Yes, I used free colab (using T4 GPU). When running it cell by cell, at which cell does it crash for you?

# Import necessary libraries
from huggingface_hub import hf_hub_download
import torch
import os
from accelerate import Accelerator  # Import Accelerate library for hardware acceleration
from einops import repeat
from PIL import Image
import sys

# Append paths for custom modules
sys.path.append('/content/med-flamingo/scripts')
sys.path.append('/content/med-flamingo')
from src.utils import FlamingoProcessor
from demo_utils import image_paths, clean_generation

# Initialize Accelerator
accelerator = Accelerator()  # Use hardware acceleration (GPU or TPU) based on availability
device = accelerator.device

print('Loading model..')

# Import create_model_and_transforms function
from open_flamingo import create_model_and_transforms

# Initialize the Flamingo model, image processor, and tokenizer
model, image_processor, tokenizer = create_model_and_transforms(
    clip_vision_encoder_path="ViT-L-14",
    clip_vision_encoder_pretrained="openai",
    lang_encoder_path="huggyllama/llama-7b",
    tokenizer_path="huggyllama/llama-7b",
    cross_attn_every_n_layers=4,

photo_2023-08-23 08 46 27

after this my session collapsed

Could you give this new version a try?

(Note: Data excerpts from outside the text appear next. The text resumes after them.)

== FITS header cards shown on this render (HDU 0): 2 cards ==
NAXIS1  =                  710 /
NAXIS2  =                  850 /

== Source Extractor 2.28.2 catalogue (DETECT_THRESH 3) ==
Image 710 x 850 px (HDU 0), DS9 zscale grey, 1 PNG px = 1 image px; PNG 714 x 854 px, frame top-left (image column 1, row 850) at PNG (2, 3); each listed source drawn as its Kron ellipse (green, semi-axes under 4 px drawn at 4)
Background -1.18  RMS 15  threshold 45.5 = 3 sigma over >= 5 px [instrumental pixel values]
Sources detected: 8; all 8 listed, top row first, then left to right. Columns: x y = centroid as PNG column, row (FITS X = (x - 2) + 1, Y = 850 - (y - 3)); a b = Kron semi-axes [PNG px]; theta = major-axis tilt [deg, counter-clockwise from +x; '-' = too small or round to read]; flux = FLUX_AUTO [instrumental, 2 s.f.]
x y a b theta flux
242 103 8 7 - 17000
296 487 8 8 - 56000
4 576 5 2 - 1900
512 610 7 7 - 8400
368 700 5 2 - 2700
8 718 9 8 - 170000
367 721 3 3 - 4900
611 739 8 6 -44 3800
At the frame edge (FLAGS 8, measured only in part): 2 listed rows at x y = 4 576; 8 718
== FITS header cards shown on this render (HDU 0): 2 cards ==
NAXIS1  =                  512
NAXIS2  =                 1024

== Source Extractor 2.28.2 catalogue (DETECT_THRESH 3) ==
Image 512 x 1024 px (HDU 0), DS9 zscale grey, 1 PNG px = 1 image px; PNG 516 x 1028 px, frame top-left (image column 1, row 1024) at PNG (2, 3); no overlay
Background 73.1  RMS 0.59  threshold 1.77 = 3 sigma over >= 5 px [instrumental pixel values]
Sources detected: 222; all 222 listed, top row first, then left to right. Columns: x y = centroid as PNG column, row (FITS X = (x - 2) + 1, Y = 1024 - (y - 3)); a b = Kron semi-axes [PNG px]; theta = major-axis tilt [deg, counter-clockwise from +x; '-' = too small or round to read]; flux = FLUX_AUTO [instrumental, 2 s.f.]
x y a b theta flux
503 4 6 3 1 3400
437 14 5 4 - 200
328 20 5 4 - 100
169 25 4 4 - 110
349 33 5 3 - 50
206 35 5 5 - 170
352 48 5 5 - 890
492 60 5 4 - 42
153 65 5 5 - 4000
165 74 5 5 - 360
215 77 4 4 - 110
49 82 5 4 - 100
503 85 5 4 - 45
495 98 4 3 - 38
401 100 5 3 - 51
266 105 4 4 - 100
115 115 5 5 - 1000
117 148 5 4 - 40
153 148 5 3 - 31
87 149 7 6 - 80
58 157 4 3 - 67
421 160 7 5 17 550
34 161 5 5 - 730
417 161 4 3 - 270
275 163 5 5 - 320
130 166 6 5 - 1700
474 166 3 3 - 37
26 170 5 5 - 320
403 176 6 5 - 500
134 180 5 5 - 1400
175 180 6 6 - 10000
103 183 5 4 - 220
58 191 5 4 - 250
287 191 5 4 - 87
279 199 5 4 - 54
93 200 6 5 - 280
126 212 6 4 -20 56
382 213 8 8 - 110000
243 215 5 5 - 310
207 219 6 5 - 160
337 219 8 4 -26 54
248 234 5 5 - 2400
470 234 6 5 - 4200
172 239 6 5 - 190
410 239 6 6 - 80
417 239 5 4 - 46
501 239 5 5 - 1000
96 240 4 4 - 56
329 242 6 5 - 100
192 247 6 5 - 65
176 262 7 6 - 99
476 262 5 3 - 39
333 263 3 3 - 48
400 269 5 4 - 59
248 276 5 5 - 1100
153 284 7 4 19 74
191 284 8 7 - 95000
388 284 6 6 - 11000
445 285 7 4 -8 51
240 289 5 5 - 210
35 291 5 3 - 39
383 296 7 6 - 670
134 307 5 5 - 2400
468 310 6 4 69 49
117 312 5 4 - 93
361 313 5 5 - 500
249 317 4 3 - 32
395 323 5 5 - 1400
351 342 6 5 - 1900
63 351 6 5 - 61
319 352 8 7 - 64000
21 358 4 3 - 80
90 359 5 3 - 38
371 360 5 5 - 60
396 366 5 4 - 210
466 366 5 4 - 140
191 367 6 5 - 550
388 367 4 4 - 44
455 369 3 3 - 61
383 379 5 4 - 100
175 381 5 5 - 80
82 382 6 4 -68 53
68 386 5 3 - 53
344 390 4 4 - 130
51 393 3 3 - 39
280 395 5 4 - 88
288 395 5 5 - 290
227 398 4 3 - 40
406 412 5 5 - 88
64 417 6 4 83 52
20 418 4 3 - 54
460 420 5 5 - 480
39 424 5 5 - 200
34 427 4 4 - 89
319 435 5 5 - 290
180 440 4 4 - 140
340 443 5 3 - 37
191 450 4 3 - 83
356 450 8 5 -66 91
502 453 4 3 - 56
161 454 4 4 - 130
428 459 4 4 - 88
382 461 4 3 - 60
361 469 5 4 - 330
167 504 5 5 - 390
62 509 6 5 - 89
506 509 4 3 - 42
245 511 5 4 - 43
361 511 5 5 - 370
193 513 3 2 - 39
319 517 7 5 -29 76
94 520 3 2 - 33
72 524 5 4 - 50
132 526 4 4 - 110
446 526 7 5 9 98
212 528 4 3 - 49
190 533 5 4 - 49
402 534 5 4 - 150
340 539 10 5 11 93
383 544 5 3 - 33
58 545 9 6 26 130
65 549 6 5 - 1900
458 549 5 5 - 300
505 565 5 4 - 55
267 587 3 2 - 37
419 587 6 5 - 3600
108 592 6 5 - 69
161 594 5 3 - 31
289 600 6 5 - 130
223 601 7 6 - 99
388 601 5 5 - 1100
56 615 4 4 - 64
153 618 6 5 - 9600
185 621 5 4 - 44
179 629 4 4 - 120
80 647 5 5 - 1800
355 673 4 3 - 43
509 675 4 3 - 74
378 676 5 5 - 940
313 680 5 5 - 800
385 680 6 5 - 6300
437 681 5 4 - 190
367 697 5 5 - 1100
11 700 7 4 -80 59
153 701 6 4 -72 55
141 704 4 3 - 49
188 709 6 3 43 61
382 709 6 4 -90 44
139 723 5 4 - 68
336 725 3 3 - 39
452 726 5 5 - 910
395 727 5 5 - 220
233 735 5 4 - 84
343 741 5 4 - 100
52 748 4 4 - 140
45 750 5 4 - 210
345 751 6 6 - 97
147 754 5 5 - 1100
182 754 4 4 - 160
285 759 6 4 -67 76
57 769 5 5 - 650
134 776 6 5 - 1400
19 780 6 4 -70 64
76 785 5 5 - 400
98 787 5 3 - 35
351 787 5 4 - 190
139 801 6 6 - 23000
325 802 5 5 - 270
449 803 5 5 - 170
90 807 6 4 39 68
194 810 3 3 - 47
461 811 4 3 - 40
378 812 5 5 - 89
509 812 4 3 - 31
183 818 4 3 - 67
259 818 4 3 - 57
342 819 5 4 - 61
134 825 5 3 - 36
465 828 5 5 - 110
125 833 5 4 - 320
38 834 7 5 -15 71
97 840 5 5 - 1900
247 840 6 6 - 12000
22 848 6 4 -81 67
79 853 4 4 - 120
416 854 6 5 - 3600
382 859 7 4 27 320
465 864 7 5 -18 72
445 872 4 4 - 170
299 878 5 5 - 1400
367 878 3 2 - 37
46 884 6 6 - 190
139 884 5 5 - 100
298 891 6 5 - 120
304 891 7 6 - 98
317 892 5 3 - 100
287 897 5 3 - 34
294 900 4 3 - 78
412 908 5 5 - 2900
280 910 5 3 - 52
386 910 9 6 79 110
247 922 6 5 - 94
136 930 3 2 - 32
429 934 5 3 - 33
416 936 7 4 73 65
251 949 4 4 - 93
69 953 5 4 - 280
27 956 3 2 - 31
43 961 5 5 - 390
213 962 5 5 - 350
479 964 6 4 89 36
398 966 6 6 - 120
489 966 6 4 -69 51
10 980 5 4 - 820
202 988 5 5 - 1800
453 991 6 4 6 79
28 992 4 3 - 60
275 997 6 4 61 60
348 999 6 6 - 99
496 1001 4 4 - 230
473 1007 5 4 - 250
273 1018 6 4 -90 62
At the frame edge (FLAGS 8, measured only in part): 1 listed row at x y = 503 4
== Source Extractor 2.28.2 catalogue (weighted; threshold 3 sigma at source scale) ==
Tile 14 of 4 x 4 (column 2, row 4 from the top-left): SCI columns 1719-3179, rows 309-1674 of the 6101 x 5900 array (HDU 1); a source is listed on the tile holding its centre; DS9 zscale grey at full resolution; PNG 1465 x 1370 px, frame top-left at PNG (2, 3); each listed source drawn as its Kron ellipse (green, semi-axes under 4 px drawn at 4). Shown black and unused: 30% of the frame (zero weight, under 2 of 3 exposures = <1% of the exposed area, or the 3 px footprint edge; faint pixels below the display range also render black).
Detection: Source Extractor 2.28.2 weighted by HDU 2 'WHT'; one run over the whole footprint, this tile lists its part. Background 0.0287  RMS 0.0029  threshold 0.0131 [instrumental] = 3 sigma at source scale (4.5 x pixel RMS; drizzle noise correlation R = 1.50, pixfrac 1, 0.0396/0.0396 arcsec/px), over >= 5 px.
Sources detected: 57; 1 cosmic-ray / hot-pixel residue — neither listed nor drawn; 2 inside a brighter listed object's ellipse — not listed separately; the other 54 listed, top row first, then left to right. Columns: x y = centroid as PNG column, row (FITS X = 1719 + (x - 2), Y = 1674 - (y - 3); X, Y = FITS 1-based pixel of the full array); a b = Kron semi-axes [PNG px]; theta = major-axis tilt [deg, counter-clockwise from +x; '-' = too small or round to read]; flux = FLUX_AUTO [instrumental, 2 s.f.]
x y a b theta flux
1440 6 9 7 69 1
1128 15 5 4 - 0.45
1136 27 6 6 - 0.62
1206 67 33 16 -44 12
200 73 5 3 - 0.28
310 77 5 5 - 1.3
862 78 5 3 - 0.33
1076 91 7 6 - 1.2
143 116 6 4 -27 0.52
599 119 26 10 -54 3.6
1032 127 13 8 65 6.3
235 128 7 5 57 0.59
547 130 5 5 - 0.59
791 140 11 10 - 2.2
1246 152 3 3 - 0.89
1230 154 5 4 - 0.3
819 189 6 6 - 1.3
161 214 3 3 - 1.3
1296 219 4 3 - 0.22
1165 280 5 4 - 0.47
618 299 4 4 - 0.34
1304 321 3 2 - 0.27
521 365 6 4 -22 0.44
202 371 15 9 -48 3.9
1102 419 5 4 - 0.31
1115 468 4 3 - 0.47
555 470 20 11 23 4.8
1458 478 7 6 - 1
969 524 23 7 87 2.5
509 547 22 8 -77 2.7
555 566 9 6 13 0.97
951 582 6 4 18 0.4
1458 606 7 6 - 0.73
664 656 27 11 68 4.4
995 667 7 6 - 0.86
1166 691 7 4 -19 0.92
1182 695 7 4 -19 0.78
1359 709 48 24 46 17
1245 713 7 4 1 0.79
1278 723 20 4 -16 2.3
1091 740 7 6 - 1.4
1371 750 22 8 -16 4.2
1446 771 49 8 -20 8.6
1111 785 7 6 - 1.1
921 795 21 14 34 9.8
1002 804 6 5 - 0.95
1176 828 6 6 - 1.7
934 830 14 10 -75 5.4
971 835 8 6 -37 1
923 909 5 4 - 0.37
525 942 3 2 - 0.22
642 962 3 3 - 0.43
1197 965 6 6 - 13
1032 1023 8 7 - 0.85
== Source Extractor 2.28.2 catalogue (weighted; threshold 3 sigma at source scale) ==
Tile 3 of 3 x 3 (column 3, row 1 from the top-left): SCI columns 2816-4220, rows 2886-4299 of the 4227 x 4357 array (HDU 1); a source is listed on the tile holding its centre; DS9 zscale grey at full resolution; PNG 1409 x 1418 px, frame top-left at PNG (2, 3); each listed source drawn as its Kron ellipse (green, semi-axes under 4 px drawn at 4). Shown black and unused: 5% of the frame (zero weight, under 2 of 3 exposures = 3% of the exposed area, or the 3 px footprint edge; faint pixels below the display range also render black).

You can find it at Med_Flamingo_on_free_colab. The cell you indicated worked successfully on my end!
image

It worked thank you!

@Abir196 hi, thank you for your colab! I tried to run it, but I got an error in the final step of generation, the details are shown as follows:

Generate from multimodal few-shot prompt
---------------------------------------------------------------------------
AttributeError                            Traceback (most recent call last)
[<ipython-input-16-92b680a2f954>](https://1x4sfdm78jh-496ff2e9c6d22116-0-colab.googleusercontent.com/outputframe.html?vrz=colab_20240228-060152_RC00_611016369#) in <cell line: 9>()
     10 
     11     # Generate text using the model
---> 12     generated_text = model.generate(
     13         vision_x=pixels.to(device),  # Convert images to the device
     14         lang_x=tokenized_data["input_ids"].to(device),  # Convert text input to the device

5 frames
[/usr/local/lib/python3.10/dist-packages/torch/nn/modules/module.py](https://1x4sfdm78jh-496ff2e9c6d22116-0-colab.googleusercontent.com/outputframe.html?vrz=colab_20240228-060152_RC00_611016369#) in __getattr__(self, name)
   1612             if name in modules:
   1613                 return modules[name]
-> 1614         raise AttributeError("'{}' object has no attribute '{}'".format(
   1615             type(self).__name__, name))
   1616 

AttributeError: 'FlamingoLayer' object has no attribute 'self_attn'

Do you have any idea to address it? I really appreciate your help!